Christopher Biggins, one of Britain best-loved pantomime dames and a Hackney resident himself, told the Gazette his top five dames of all time.

First up was Les Dawson who shot to fame in the 1960s with his portrayal of working class women.

“He is the epitomy of pantomime humour,” said Biggins.

“With a face like his, all he had to do was come on stage and come off again to make people laugh.”

He also named Doug Byng, a popular dame in the 30s and 40s, British TV actor John Inman and veteran drag act Danny La Rue as his favourites.

And Biggins mentioned Berwick Kayler, a relatively unknown performer who has - like many other dames including Hackney’s Clive Rowe - built up a huge following among local audiences.

“He has been doing pantomime in the Theatre Royal in York for over 30 years, and the theatre packs out year on year because he is such an institution,” he said.

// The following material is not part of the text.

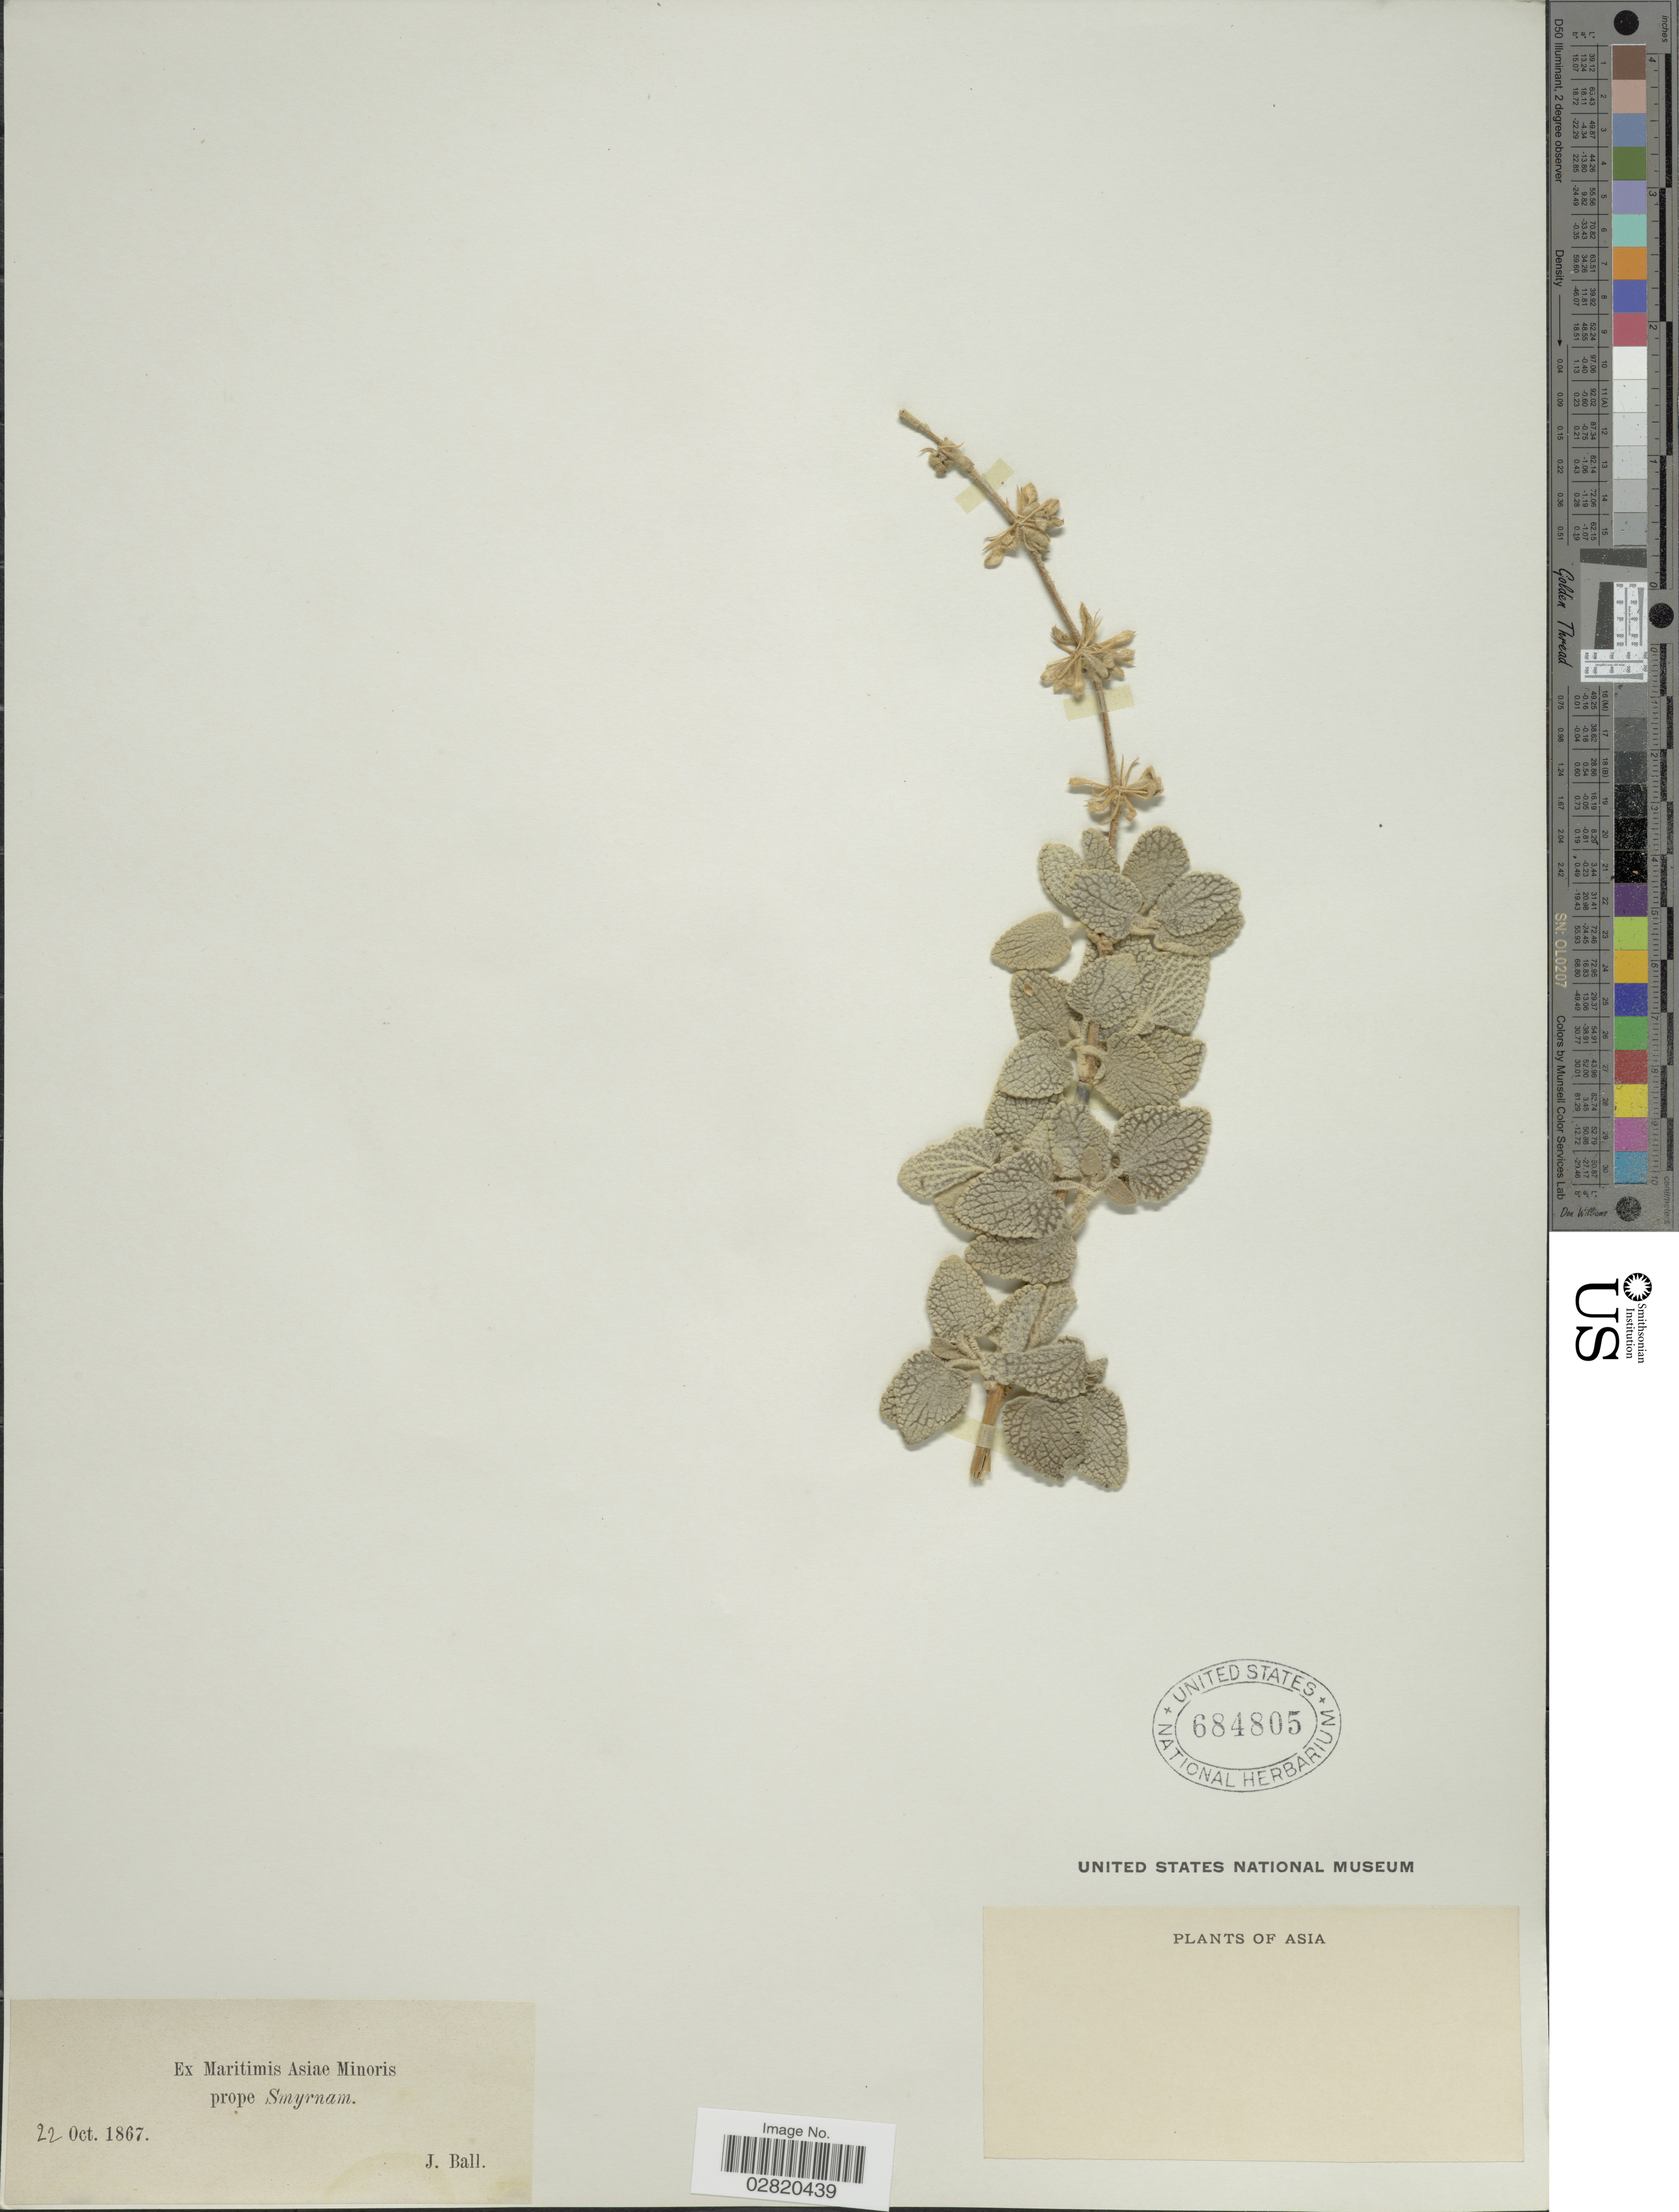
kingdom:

The actor, 62, of Harrowgate Road, South Hackney, is currently appearing as Widow Twankey in Wolverhampton’s Grand Theatre and has been playing dame himself for over 38 years.

“It hasn’t changed an awful lot to be honest,” he said.

“I’ve always been everybody’s favourite aunty, mother or best friend.

“I think the dame holds the show together. And it is wonderful to be able to communicate with an audience twice a day every day.”